## What is needed
Take the entries that follow and return exactly the lines from the one holding "第一篇 神新約經綸的行政" through the one holding "ann fügen Sie", both included. Nothing else is needed.

[Saved data entries]
★ ★ ★
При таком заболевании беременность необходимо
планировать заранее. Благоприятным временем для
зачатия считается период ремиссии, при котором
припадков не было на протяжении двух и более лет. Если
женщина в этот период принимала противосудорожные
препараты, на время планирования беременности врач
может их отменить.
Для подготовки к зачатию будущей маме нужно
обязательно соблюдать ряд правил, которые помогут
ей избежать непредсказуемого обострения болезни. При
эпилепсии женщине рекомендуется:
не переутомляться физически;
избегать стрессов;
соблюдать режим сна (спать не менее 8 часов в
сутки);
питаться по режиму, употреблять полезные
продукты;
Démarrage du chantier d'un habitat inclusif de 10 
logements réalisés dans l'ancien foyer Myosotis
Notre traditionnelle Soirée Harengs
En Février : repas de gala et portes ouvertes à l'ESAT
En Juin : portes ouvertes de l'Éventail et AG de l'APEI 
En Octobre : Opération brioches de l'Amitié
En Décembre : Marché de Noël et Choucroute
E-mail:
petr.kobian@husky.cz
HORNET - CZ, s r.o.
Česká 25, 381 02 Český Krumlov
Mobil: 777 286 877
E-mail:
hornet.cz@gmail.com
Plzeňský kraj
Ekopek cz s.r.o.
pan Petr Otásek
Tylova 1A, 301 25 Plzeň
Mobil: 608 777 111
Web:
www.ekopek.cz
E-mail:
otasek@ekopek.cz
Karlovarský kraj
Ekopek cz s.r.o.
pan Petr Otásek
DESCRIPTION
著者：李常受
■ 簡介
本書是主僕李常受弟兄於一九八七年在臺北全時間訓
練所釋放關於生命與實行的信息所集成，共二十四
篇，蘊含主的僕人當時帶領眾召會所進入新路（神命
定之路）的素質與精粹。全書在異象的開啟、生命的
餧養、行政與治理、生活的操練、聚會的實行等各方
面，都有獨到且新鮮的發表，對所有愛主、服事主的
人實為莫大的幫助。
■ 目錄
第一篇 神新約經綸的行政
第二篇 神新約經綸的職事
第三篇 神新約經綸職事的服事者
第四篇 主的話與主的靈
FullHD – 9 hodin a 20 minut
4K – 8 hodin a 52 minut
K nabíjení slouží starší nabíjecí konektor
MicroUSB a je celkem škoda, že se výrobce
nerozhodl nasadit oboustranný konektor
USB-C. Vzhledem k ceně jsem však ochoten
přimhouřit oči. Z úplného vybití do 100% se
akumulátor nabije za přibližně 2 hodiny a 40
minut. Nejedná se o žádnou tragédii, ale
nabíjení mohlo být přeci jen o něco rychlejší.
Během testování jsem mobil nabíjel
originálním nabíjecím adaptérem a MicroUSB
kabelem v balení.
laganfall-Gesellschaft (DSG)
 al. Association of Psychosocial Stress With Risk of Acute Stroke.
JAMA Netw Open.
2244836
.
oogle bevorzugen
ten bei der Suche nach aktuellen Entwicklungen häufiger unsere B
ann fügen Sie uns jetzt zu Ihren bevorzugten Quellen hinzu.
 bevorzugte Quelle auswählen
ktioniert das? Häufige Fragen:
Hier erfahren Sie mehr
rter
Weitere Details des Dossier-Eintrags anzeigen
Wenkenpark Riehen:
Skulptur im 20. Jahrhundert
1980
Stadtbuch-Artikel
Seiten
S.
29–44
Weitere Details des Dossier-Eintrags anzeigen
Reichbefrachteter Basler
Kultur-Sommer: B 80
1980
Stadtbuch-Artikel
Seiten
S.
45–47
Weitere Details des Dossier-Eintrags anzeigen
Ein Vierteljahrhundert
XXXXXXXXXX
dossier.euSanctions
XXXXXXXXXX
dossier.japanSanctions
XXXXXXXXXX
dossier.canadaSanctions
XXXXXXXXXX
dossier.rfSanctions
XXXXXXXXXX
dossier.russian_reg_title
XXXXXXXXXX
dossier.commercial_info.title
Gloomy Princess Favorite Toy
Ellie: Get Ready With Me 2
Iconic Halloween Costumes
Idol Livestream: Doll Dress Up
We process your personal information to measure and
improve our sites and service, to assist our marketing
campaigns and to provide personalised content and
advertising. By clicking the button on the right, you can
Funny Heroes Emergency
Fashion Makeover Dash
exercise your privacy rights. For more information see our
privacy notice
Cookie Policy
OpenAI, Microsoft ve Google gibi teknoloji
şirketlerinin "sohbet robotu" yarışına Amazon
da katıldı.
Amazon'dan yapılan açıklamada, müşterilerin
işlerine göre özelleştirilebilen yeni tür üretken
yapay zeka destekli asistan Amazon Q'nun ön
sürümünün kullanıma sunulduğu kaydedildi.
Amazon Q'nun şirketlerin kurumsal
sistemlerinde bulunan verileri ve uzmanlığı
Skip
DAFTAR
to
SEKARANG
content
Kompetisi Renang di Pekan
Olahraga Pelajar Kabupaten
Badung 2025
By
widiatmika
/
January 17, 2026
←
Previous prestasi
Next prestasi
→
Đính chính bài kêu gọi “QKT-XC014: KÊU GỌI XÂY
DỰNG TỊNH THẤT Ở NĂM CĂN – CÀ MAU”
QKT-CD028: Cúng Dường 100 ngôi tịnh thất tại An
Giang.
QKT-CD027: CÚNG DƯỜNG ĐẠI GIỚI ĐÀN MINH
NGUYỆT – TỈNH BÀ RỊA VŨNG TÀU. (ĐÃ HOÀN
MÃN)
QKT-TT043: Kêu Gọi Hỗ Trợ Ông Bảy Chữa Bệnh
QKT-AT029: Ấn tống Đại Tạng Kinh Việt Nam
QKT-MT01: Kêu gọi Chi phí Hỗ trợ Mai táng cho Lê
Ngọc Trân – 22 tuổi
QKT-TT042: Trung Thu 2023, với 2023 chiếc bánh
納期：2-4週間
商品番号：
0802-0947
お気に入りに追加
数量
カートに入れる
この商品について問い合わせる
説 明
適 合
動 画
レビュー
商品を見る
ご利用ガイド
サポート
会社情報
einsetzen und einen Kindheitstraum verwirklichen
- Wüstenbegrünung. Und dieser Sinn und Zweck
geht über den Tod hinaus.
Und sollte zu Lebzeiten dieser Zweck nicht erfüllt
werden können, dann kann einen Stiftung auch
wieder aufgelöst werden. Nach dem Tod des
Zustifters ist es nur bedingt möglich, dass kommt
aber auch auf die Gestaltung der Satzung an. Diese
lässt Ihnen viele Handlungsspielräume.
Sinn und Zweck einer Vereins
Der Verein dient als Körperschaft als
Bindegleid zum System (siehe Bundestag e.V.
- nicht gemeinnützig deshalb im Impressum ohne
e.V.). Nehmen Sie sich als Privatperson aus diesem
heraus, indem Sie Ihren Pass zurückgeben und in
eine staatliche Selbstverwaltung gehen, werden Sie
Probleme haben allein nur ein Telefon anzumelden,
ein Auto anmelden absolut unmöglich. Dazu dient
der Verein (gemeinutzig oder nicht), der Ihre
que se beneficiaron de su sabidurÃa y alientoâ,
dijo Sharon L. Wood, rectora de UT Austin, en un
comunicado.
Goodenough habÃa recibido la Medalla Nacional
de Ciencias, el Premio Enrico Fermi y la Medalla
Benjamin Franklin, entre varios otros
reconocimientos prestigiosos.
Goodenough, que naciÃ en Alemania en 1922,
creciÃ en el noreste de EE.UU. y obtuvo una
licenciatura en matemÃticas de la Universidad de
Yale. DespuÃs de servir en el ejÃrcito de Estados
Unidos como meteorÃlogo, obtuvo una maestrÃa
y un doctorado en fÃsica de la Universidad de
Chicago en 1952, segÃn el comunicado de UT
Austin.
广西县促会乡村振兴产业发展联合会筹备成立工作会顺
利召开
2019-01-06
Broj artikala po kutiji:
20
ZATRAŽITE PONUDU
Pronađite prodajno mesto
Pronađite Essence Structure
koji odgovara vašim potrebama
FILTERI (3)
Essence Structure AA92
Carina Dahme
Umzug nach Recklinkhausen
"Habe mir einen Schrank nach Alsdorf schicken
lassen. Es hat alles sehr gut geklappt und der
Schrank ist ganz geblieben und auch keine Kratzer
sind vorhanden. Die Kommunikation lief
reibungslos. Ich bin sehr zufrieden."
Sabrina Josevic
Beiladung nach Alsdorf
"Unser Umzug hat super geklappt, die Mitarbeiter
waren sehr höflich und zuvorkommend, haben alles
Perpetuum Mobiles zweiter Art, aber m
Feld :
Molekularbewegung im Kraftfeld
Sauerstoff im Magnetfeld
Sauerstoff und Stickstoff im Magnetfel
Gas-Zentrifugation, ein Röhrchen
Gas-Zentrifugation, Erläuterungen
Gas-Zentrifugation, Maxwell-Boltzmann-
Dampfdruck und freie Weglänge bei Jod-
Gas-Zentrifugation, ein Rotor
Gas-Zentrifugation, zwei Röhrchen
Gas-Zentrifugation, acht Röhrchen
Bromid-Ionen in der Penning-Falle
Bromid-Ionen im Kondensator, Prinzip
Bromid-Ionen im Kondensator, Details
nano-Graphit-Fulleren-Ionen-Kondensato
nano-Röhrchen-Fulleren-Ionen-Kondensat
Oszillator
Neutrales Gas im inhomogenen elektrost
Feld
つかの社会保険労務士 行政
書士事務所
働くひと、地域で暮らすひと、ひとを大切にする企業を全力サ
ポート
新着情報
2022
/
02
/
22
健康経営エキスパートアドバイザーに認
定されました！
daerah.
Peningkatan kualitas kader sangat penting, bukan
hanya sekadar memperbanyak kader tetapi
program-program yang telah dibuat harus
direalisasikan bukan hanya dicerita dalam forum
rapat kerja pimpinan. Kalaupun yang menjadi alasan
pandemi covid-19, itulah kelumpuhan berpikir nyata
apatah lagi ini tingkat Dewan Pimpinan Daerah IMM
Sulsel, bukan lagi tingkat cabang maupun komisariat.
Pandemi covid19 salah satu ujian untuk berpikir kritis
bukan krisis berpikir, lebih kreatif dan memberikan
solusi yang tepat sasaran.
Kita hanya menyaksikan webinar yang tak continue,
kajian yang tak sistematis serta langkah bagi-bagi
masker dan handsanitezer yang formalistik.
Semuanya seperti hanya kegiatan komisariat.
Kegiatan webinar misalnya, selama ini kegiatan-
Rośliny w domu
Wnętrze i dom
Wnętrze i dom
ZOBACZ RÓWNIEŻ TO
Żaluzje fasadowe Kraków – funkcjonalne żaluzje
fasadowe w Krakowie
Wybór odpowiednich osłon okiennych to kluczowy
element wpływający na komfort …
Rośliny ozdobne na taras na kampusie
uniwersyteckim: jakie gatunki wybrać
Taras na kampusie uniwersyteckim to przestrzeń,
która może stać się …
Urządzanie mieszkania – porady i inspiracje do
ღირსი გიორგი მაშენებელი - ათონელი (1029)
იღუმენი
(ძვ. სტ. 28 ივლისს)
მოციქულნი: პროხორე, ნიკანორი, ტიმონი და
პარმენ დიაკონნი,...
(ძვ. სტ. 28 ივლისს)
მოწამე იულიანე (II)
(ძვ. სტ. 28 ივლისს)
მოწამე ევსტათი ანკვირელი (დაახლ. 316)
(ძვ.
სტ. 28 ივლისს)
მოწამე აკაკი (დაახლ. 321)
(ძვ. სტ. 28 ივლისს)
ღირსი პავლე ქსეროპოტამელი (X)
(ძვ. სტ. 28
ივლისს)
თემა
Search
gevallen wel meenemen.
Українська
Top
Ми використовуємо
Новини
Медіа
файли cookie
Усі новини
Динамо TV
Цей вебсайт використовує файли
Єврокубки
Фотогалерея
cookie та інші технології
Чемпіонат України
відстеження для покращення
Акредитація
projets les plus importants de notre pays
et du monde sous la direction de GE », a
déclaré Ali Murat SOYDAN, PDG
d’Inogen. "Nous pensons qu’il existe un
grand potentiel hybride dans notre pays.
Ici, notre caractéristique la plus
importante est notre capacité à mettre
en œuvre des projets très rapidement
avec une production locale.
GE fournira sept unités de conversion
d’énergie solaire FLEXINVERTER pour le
★ ★ ★
## Answer area
第一篇 神新約經綸的行政
第二篇 神新約經綸的職事
第三篇 神新約經綸職事的服事者
第四篇 主的話與主的靈
FullHD – 9 hodin a 20 minut
4K – 8 hodin a 52 minut
K nabíjení slouží starší nabíjecí konektor
MicroUSB a je celkem škoda, že se výrobce
nerozhodl nasadit oboustranný konektor
USB-C. Vzhledem k ceně jsem však ochoten
přimhouřit oči. Z úplného vybití do 100% se
akumulátor nabije za přibližně 2 hodiny a 40
minut. Nejedná se o žádnou tragédii, ale
nabíjení mohlo být přeci jen o něco rychlejší.
Během testování jsem mobil nabíjel
originálním nabíjecím adaptérem a MicroUSB
kabelem v balení.
laganfall-Gesellschaft (DSG)
 al. Association of Psychosocial Stress With Risk of Acute Stroke.
JAMA Netw Open.
2244836
.
oogle bevorzugen
ten bei der Suche nach aktuellen Entwicklungen häufiger unsere B
ann fügen Sie uns jetzt zu Ihren bevorzugten Quellen hinzu.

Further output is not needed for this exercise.